Before then, no British Foreign Secretary had made an official visit here in nearly twenty years, a form of benign neglect which we have ended.
Today, the level of our foreign policy cooperation is unprecedented.
We’re seeing much closer and more regular contacts between our Ministers and officials.
We are confronting some of the biggest challenges of our time, such as developing our cyber security capacity to help other countries tackle cyber crime.
Tomorrow we will sign a new Defence and Security Cooperation Treaty, giving strategic direction to our defence relationship.
And Australia is now the only country in the world with whom Britain has a formal agreement to share confidential diplomatic reports on a systematic basis. Today, Australian diplomats anywhere in the world can read many of the reports from British diplomats in our 260 missions overseas, and vice versa.

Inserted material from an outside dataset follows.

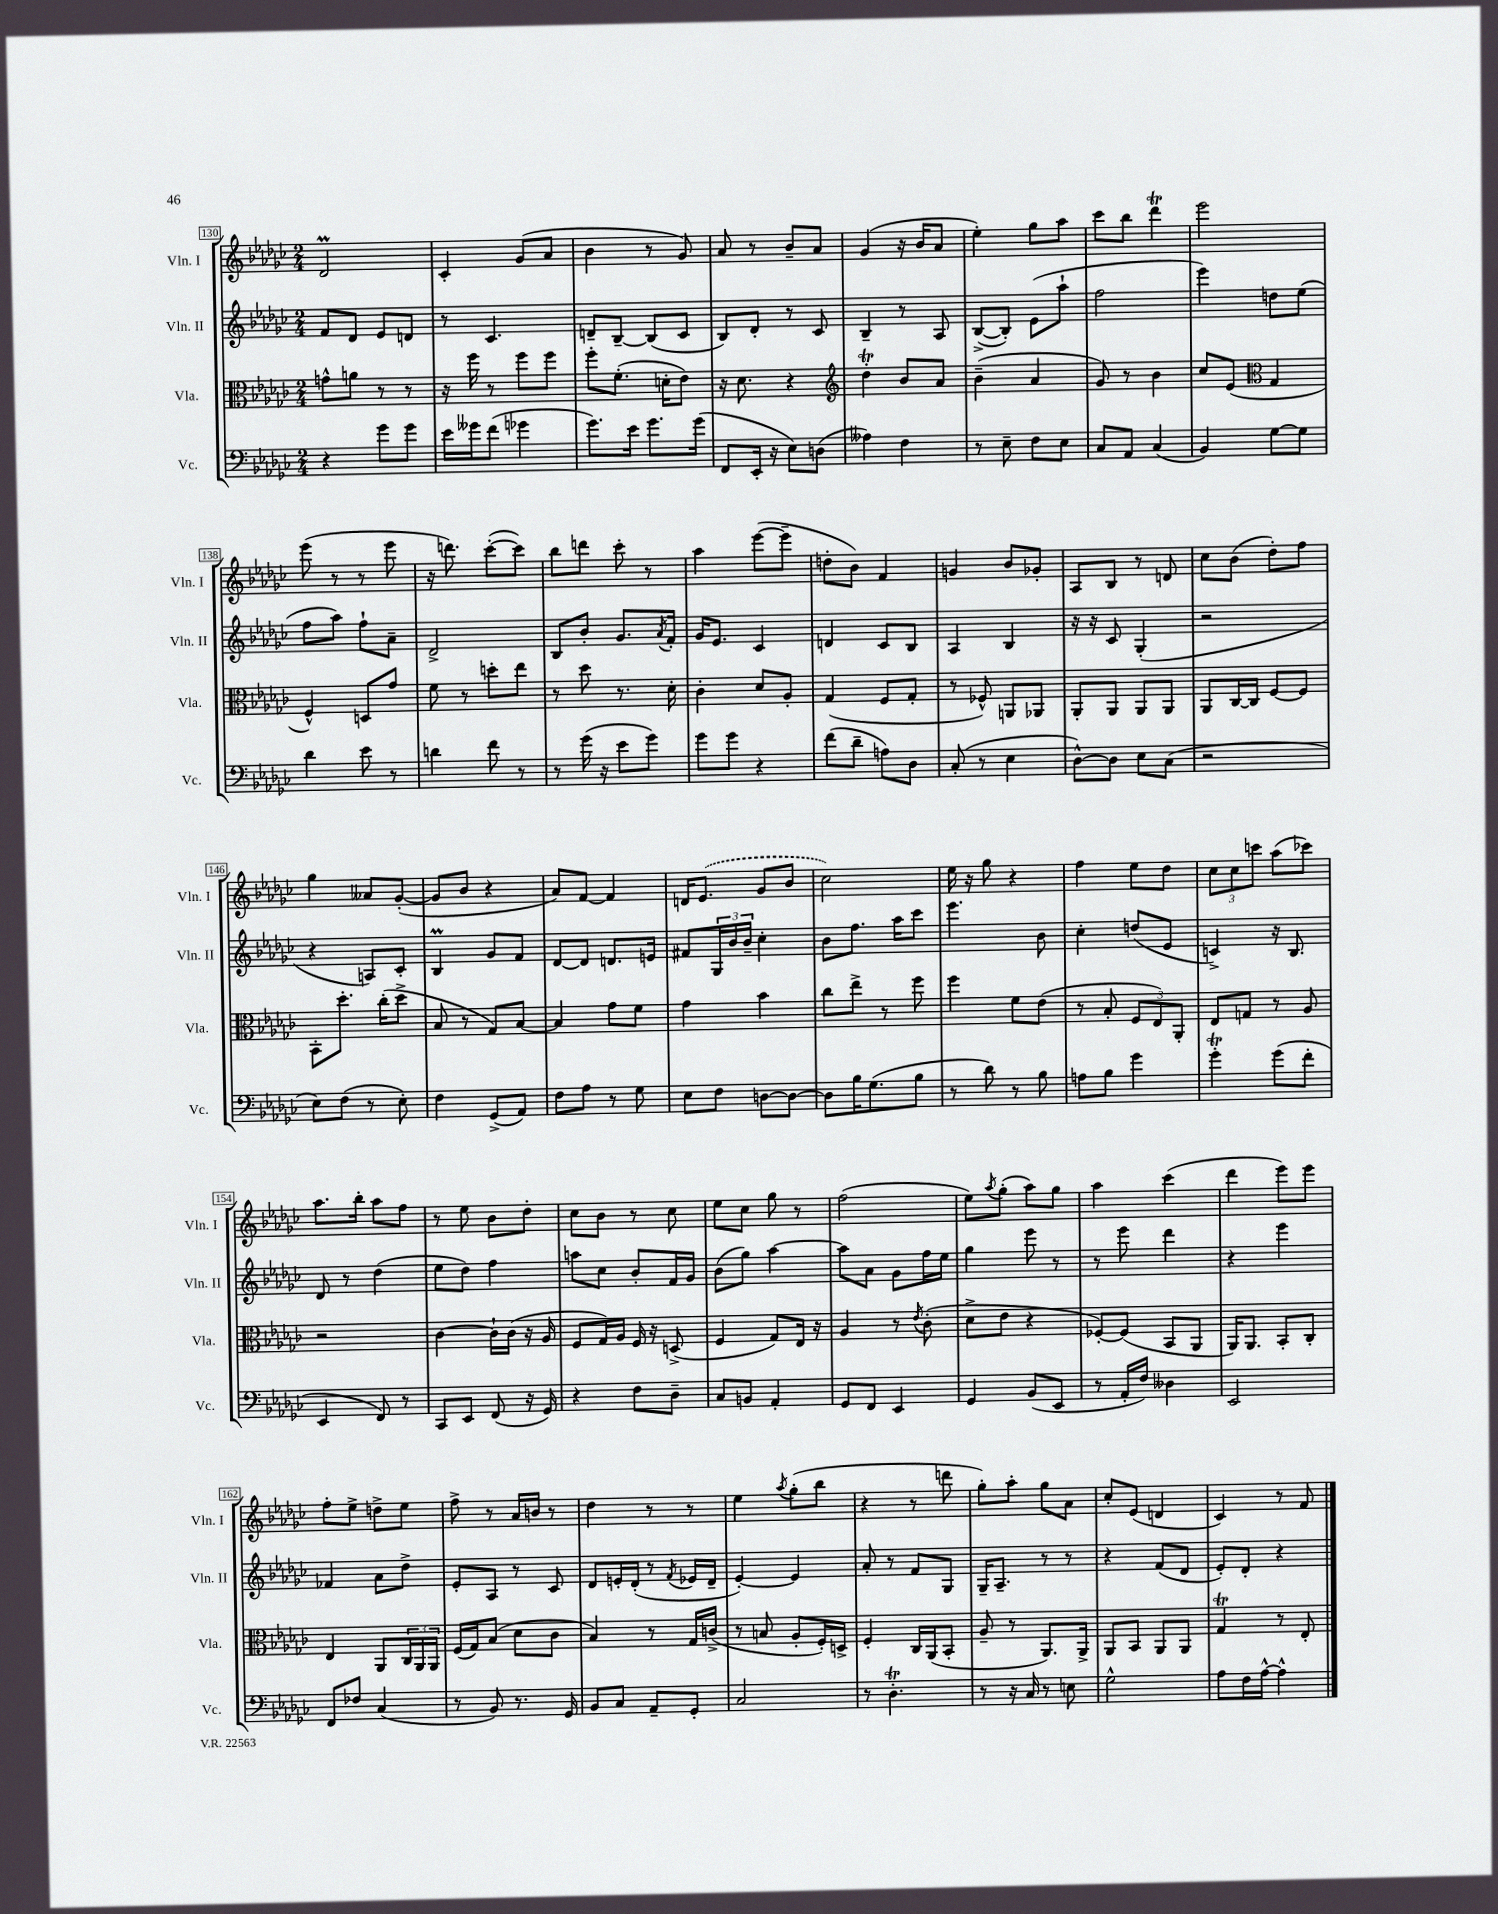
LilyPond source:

Furthermore, we will now pave the way for British Embassies to host Australian diplomats in approximately twelve countries across Africa during your Security Council tenure over the next two years. Your Government and Foreign Ministry ran a successful campaign to win a seat on the United Nations Security Council, and we see this as a major opportunity to work closely together over the next two years. We are also working on longer-term arrangements to share diplomatic premises in some countries around the world, as we are with Canada and New Zealand.
These are all tangible steps to strengthen the UK-Australia foreign policy relationship. But as with any capability, it is what we do with it that counts. 2013 will be a crucial year in the Middle East. We could see a perfect storm of crises converging if the conflict in Syria continues, if the Middle East Peace Process remains stalled, and if Iran will not enter into meaningful negotiations over its nuclear programme.
Like Australia, we believe that a peaceful political transition in Syria would be the best way forward for the country. But if the killing and violence continues and there is no diplomatic breakthrough, the international community must be ready to step up its response, including looking at ways to send life-saving help and assistance to the Syrian opposition. 2013 cannot be the year in which another 60,000 Syrian civilians perish.
We also see 2013 as a decisive year for the Middle East Peace Process. Before long, a two-state solution could be made impossible by facts on the ground. We recognise the immense obstacles to the Peace Process, not least of all the role of Hamas in Gaza. But still, we believe that it must be a priority for President Obama’s re-elected administration to launch a new effort to start the peace process, greater in intensity than anything seen since the Oslo Accords. This is a tall order, but the situation is urgent and the consequences of failure extremely grave.
And 2013 could be a year of crisis over Iran’s nuclear programme, if Iran is not willing to enter into meaningful negotiations.
We may well have to face all these things side by side at the UN Security Council, as well as dealing with so many unexpected crises.
But thanks to the steps we have taken on both sides to strengthen our foreign policy relationship, something for which there is such enthusiasm across Australian and British politics, we are in a stronger position to do so today.
So to anyone who says that Britain and Australia are facing in different directions, I say that we have more work on our hands than ever before;
To anyone who thinks that our relationship is based only on history, I point to the areas where we are breaking new ground to advance our common interests;
To those who think Britain has to choose between Europe, the United States and the rest of the world, I say that we will continue to build up our global role.
And to those who say that Australia needs to choose between its neighbourhood and its traditional alliances I say no, these are mutually reinforcing, and Britain is a partner for Australia here in the Asia Pacific region as well as globally.
Ours is a remarkably durable relationship, one that I can confidently say has its best days, and its greatest opportunities, still to come.”